## [Data shown]
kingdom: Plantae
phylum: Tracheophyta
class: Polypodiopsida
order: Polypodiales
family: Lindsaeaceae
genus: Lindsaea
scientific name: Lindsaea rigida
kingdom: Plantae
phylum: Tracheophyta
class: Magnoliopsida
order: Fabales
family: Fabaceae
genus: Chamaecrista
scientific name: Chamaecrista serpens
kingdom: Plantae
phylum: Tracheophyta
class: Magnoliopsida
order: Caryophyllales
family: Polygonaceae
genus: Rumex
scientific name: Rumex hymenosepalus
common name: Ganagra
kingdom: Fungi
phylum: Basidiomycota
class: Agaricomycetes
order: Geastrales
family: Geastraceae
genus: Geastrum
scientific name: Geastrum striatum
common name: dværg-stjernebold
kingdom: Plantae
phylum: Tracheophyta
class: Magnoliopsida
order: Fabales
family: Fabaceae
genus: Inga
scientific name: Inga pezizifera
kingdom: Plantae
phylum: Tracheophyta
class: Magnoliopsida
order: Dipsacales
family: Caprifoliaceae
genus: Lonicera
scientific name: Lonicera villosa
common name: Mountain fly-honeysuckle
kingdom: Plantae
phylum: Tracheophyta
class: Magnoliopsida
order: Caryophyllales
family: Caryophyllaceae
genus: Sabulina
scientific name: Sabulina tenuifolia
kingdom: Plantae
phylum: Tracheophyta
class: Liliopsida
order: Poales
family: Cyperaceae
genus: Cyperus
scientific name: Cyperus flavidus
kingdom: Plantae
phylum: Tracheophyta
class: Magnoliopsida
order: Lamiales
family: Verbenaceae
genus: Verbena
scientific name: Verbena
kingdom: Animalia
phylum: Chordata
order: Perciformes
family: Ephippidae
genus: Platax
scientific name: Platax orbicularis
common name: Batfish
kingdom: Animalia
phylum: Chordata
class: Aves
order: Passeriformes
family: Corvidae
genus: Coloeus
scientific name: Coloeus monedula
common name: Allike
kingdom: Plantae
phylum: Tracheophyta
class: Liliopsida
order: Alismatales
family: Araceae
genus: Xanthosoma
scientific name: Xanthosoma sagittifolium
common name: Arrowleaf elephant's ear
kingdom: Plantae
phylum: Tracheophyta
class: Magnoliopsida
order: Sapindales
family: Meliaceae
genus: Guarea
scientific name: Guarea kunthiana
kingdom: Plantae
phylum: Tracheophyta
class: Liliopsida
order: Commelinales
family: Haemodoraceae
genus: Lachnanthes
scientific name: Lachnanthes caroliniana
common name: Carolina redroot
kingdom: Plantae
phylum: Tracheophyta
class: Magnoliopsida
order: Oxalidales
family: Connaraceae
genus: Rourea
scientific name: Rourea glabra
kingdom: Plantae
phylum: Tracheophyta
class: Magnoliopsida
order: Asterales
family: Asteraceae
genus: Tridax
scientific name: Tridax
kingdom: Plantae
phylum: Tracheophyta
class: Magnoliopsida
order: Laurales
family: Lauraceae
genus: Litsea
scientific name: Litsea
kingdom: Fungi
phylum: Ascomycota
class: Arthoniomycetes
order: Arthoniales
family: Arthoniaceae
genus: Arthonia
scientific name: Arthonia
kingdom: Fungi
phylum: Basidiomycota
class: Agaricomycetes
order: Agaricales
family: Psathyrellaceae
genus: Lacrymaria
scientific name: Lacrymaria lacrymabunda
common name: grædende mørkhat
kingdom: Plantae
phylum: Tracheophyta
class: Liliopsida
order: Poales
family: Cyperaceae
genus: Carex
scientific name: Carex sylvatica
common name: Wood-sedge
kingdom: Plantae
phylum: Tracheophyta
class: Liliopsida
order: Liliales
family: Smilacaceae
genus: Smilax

## [What the task requires]
Rewrite every line from all of the entries above as a single numbered list, leaving out any blank lines.

## [Full answer]
1. kingdom: Plantae
2. phylum: Tracheophyta
3. class: Polypodiopsida
4. order: Polypodiales
5. family: Lindsaeaceae
6. genus: Lindsaea
7. scientific name: Lindsaea rigida
8. kingdom: Plantae
9. phylum: Tracheophyta
10. class: Magnoliopsida
11. order: Fabales
12. family: Fabaceae
13. genus: Chamaecrista
14. scientific name: Chamaecrista serpens
15. kingdom: Plantae
16. phylum: Tracheophyta
17. class: Magnoliopsida
18. order: Caryophyllales
19. family: Polygonaceae
20. genus: Rumex
21. scientific name: Rumex hymenosepalus
22. common name: Ganagra
23. kingdom: Fungi
24. phylum: Basidiomycota
25. class: Agaricomycetes
26. order: Geastrales
27. family: Geastraceae
28. genus: Geastrum
29. scientific name: Geastrum striatum
30. common name: dværg-stjernebold
31. kingdom: Plantae
32. phylum: Tracheophyta
33. class: Magnoliopsida
34. order: Fabales
35. family: Fabaceae
36. genus: Inga
37. scientific name: Inga pezizifera
38. kingdom: Plantae
39. phylum: Tracheophyta
40. class: Magnoliopsida
41. order: Dipsacales
42. family: Caprifoliaceae
43. genus: Lonicera
44. scientific name: Lonicera villosa
45. common name: Mountain fly-honeysuckle
46. kingdom: Plantae
47. phylum: Tracheophyta
48. class: Magnoliopsida
49. order: Caryophyllales
50. family: Caryophyllaceae
51. genus: Sabulina
52. scientific name: Sabulina tenuifolia
53. kingdom: Plantae
54. phylum: Tracheophyta
55. class: Liliopsida
56. order: Poales
57. family: Cyperaceae
58. genus: Cyperus
59. scientific name: Cyperus flavidus
60. kingdom: Plantae
61. phylum: Tracheophyta
62. class: Magnoliopsida
63. order: Lamiales
64. family: Verbenaceae
65. genus: Verbena
66. scientific name: Verbena
67. kingdom: Animalia
68. phylum: Chordata
69. order: Perciformes
70. family: Ephippidae
71. genus: Platax
72. scientific name: Platax orbicularis
73. common name: Batfish
74. kingdom: Animalia
75. phylum: Chordata
76. class: Aves
77. order: Passeriformes
78. family: Corvidae
79. genus: Coloeus
80. scientific name: Coloeus monedula
81. common name: Allike
82. kingdom: Plantae
83. phylum: Tracheophyta
84. class: Liliopsida
85. order: Alismatales
86. family: Araceae
87. genus: Xanthosoma
88. scientific name: Xanthosoma sagittifolium
89. common name: Arrowleaf elephant's ear
90. kingdom: Plantae
91. phylum: Tracheophyta
92. class: Magnoliopsida
93. order: Sapindales
94. family: Meliaceae
95. genus: Guarea
96. scientific name: Guarea kunthiana
97. kingdom: Plantae
98. phylum: Tracheophyta
99. class: Liliopsida
100. order: Commelinales
101. family: Haemodoraceae
102. genus: Lachnanthes
103. scientific name: Lachnanthes caroliniana
104. common name: Carolina redroot
105. kingdom: Plantae
106. phylum: Tracheophyta
107. class: Magnoliopsida
108. order: Oxalidales
109. family: Connaraceae
110. genus: Rourea
111. scientific name: Rourea glabra
112. kingdom: Plantae
113. phylum: Tracheophyta
114. class: Magnoliopsida
115. order: Asterales
116. family: Asteraceae
117. genus: Tridax
118. scientific name: Tridax
119. kingdom: Plantae
120. phylum: Tracheophyta
121. class: Magnoliopsida
122. order: Laurales
123. family: Lauraceae
124. genus: Litsea
125. scientific name: Litsea
126. kingdom: Fungi
127. phylum: Ascomycota
128. class: Arthoniomycetes
129. order: Arthoniales
130. family: Arthoniaceae
131. genus: Arthonia
132. scientific name: Arthonia
133. kingdom: Fungi
134. phylum: Basidiomycota
135. class: Agaricomycetes
136. order: Agaricales
137. family: Psathyrellaceae
138. genus: Lacrymaria
139. scientific name: Lacrymaria lacrymabunda
140. common name: grædende mørkhat
141. kingdom: Plantae
142. phylum: Tracheophyta
143. class: Liliopsida
144. order: Poales
145. family: Cyperaceae
146. genus: Carex
147. scientific name: Carex sylvatica
148. common name: Wood-sedge
149. kingdom: Plantae
150. phylum: Tracheophyta
151. class: Liliopsida
152. order: Liliales
153. family: Smilacaceae
154. genus: Smilax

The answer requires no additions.